I remember my first day of High School pretty clearly. You could see people that were beginning to "grow up" and a lot of the girls had long, swinging hair and here I was with a fresh set of cornrows. I really liked my cornrows because it gave me my "safe blanket" which was longer hair. The problem was that cornrow extensions had to be re-done every month and when it came to that time, depression and anxiety would set in because I didn't want my hair to be exposed. Now that I look back, this fear of exposure lead to my self-esteem spiraling to levels that I can't even fathom anymore. I didn't feel like I was beautiful and thanks to an observant personality, I felt like others felt the same way.

This feeling of low self esteem, self-doubt and self-defeatism continued for two years. My main goal of these years to hide and be invisible. My friend said it best in a late night conversation during our sophomore year: "You present an outward appearance that you're happy, but it's not reflected on the inside. You have the capability to feel good on the inside and on the outside, but you don't believe you can feel happy with the way you are." What she said was so dead on that I couldn't even keep up up with our conversation, I just cried because this was so painfully true. 

One huge unexpected change came right before my junior year of High School-I had moved out of that school zone and moved a good 25-30 miles away. Now this started a whole new crisis-I didn't have the friends that I have established since the start of High school along with going to a place where no one knew me. I was as scared with moving to a new town, school, house as I was the day my hair fell out. It was a new sort of crisis but I realized one thing-I could be a whole different person without the previous baggage. I had the chance not hide like I did in the past.

So my junior year started as I had started the previous years of High School-with brand new extensions to hide my hair but when it came time to take down my braids, I didn't feel that same feeling of panic as I had felt every year. The fact that no one at this school (bar one person, but it was a complete coincidence and I didn't know him that well at my old school!) really knew me meant that I could start to re-invent myself.
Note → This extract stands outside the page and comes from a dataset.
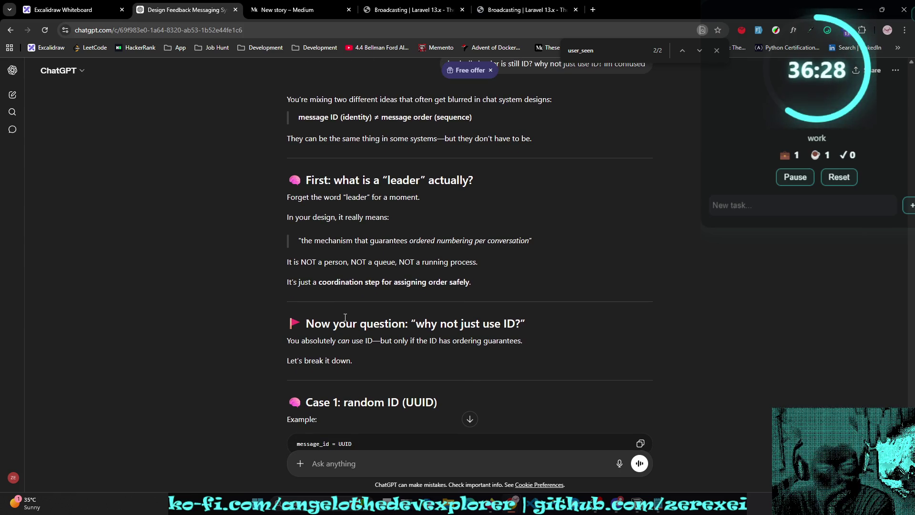
pyautogui.scroll(-2, 345, 317)
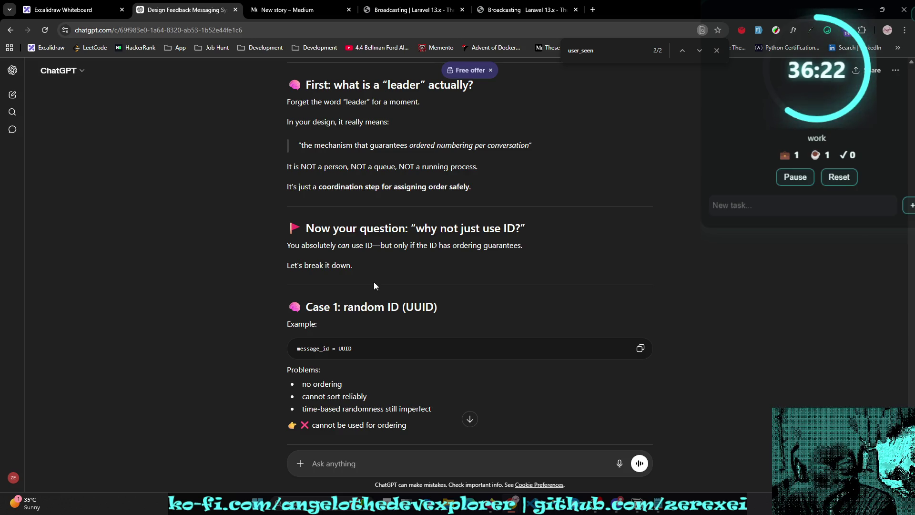
pyautogui.moveTo(402, 246); pyautogui.dragTo(536, 245)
Then as time went on, I started to feel more at ease with the person I was and over time, I started to love my natural hair. My hair was no longer a burden, it was no longer something that I desperately wanted to hide. I no longer tried to find quick remedies to grow my hair, but I just let it be. Time went on and it grew and it grew and on my senior prom, I flat ironed my hair straight (this was planned-I had always planned to press my hair for prom, the only time I pressed my hair at my new school compared to once a week every month at my old school) and it was longer than any length I had seen when my hair was relaxed.

Now that I'm looking back at all of this three years later with a lump in my throat from varying emotions that are coming out, I see where I have been and where I am going. Although some of my self-esteem issues aren't fully resolved, I am definitely at a better place than where I was all those years ago (as expected I would think). In the long run, embracing my natural hair resulted in loving myself more and to stop hiding as much. If I could go back in time to me in the past or people who are in this situation now, I would say that what I was feeling now isn't how it's going to be forever and that hiding will only bring up feelings of loneliness that is hard to get out of. There's more to life than the kids that you went to high school with and better is always on on the horizon.